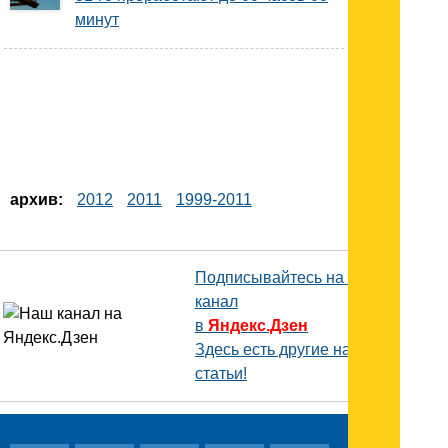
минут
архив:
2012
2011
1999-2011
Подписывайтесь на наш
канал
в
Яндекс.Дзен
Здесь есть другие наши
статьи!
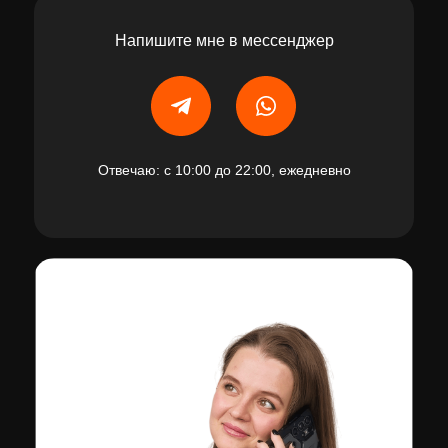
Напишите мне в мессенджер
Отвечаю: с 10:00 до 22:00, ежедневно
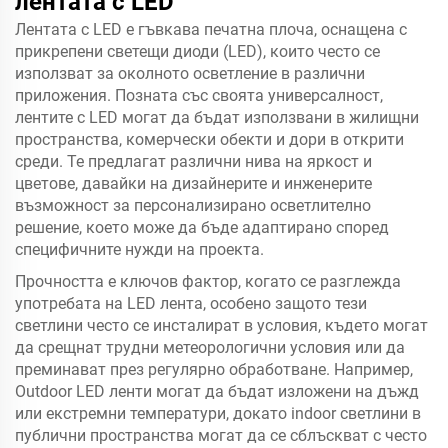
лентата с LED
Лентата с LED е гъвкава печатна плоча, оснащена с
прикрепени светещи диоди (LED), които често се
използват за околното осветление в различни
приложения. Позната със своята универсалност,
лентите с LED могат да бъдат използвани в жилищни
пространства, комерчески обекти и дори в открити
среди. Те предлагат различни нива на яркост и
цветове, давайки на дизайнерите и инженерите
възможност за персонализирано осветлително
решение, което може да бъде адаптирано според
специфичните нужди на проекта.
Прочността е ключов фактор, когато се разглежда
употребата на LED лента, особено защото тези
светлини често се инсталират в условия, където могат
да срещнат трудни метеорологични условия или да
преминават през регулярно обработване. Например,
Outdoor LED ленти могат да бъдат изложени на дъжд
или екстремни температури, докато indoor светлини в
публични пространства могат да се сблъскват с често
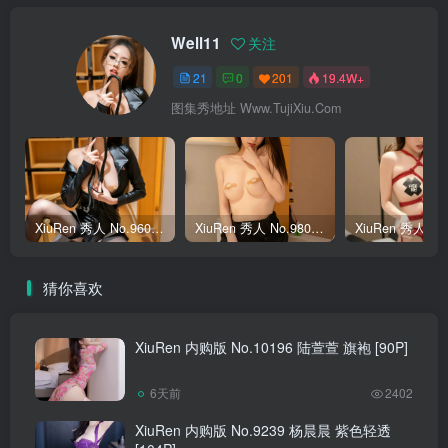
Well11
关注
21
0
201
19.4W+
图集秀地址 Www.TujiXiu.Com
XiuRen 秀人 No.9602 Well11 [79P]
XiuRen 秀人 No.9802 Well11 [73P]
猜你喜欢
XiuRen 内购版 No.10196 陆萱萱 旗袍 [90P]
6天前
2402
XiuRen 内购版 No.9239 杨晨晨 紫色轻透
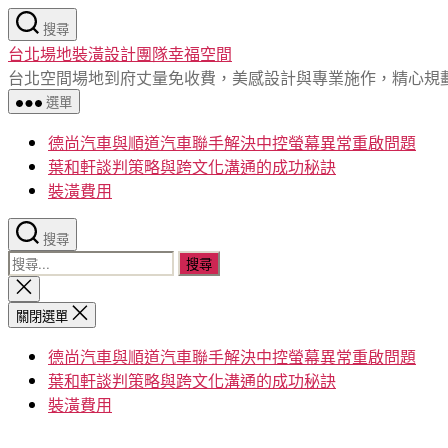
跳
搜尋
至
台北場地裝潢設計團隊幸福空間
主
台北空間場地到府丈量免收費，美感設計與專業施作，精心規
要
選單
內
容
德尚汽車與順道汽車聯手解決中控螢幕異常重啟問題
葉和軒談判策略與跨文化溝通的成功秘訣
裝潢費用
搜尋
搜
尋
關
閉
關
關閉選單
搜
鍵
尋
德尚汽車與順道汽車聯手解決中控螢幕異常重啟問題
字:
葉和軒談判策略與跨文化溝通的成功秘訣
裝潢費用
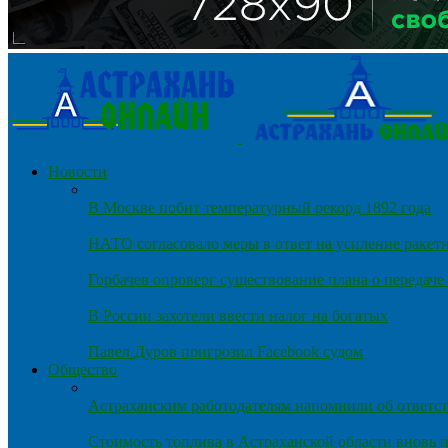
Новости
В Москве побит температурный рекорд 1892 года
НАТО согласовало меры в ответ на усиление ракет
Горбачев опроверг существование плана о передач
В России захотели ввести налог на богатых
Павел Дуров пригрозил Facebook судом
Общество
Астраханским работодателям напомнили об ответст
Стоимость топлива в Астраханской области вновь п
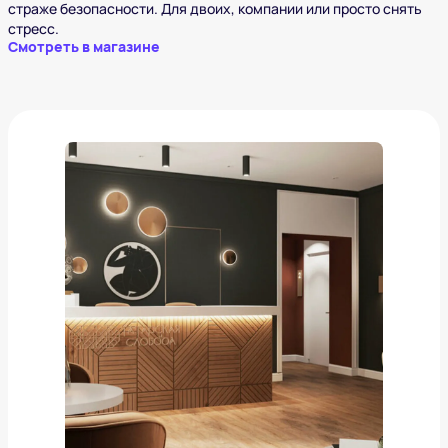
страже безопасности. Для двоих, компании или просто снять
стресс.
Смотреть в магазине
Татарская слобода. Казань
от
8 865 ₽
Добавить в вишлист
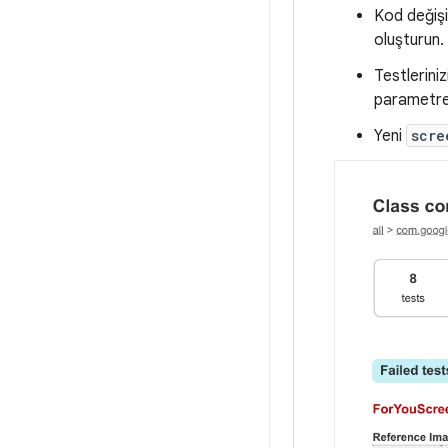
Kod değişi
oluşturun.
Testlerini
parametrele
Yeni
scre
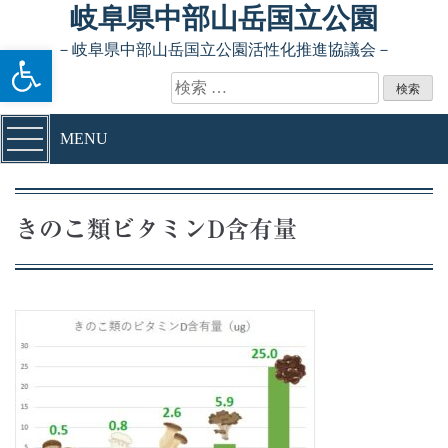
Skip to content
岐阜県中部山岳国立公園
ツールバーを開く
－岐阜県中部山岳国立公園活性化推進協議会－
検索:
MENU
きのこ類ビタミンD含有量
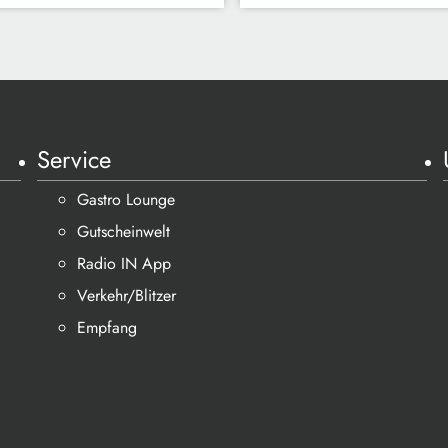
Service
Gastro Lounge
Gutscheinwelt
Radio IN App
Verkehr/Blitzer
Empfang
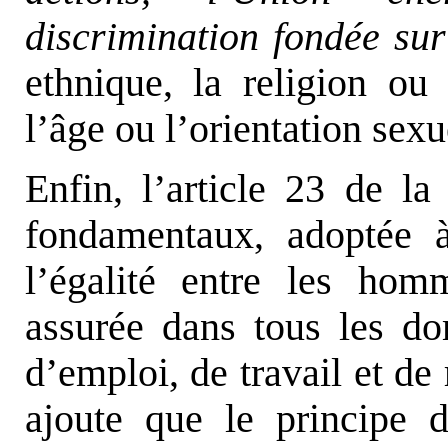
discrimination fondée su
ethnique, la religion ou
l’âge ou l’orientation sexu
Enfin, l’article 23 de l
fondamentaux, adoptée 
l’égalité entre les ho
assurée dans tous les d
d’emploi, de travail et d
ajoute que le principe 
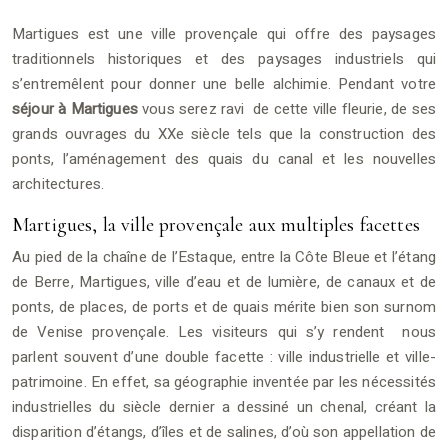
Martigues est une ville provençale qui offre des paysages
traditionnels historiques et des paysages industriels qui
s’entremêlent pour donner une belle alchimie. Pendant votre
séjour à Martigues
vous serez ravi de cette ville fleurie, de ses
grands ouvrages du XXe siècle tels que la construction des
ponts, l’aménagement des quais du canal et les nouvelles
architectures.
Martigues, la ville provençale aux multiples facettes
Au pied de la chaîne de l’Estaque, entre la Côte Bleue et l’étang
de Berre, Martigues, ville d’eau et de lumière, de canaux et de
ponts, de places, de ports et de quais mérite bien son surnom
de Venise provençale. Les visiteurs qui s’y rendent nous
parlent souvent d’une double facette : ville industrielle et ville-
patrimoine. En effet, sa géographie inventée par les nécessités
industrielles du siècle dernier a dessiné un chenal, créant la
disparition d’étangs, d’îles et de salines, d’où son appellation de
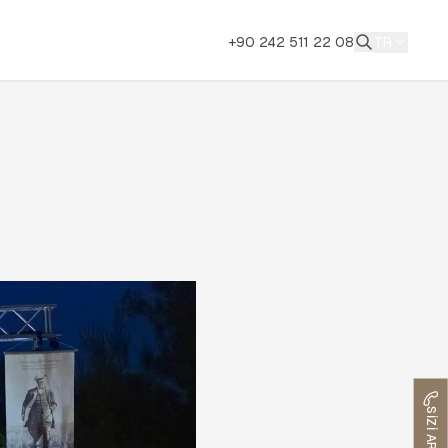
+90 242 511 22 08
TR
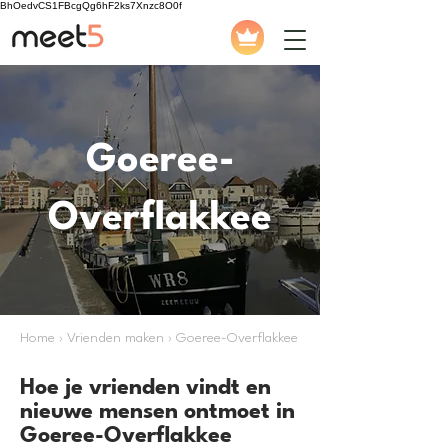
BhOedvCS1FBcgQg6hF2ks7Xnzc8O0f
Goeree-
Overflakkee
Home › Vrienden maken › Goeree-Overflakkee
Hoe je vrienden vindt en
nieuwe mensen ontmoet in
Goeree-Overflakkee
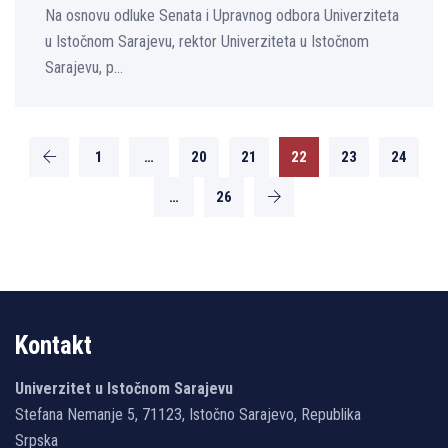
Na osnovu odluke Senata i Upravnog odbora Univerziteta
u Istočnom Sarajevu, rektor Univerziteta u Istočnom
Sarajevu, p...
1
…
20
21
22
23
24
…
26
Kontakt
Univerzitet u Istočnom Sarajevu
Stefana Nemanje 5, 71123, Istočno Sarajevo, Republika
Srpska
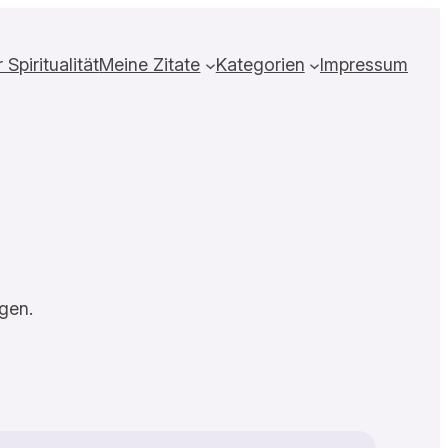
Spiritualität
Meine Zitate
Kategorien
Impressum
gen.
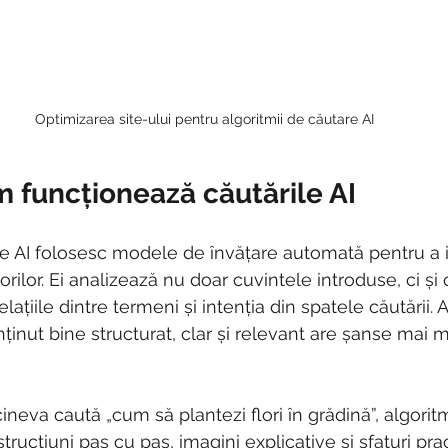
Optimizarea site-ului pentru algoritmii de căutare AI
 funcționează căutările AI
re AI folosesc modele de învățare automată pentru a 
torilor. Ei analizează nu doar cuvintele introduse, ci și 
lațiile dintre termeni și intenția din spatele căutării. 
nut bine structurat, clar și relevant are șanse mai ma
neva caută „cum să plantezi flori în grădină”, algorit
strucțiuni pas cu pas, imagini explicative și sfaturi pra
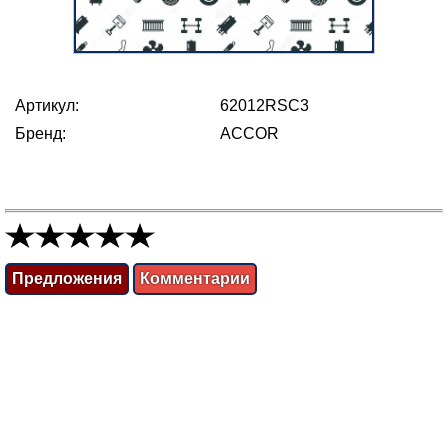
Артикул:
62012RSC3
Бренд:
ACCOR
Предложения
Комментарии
___
■ EXERCISE AIM: From the records above, copy exactly the lines starting at the one with "XiuRen 秀人 No.9802 Well11 [73P]" and ending at the one with "Смотреть в магазине", and no others. Pictures stay out.

■ RESULT:
XiuRen 秀人 No.9802 Well11 [73P]
猜你喜欢
XiuRen 内购版 No.10196 陆萱萱 旗袍 [90P]
6天前
2402
XiuRen 内购版 No.9239 杨晨晨 紫色轻透
跳
搜尋
至
台北場地裝潢設計團隊幸福空間
主
台北空間場地到府丈量免收費，美感設計與專業施作，精心規
要
選單
內
容
德尚汽車與順道汽車聯手解決中控螢幕異常重啟問題
葉和軒談判策略與跨文化溝通的成功秘訣
裝潢費用
搜尋
搜
尋
關
閉
關
關閉選單
搜
鍵
尋
德尚汽車與順道汽車聯手解決中控螢幕異常重啟問題
字:
葉和軒談判策略與跨文化溝通的成功秘訣
裝潢費用
Новости
В Москве побит температурный рекорд 1892 года
НАТО согласовало меры в ответ на усиление ракет
Горбачев опроверг существование плана о передач
В России захотели ввести налог на богатых
Павел Дуров пригрозил Facebook судом
Общество
Астраханским работодателям напомнили об ответст
Стоимость топлива в Астраханской области вновь п
страже безопасности. Для двоих, компании или просто снять
стресс.
Смотреть в магазине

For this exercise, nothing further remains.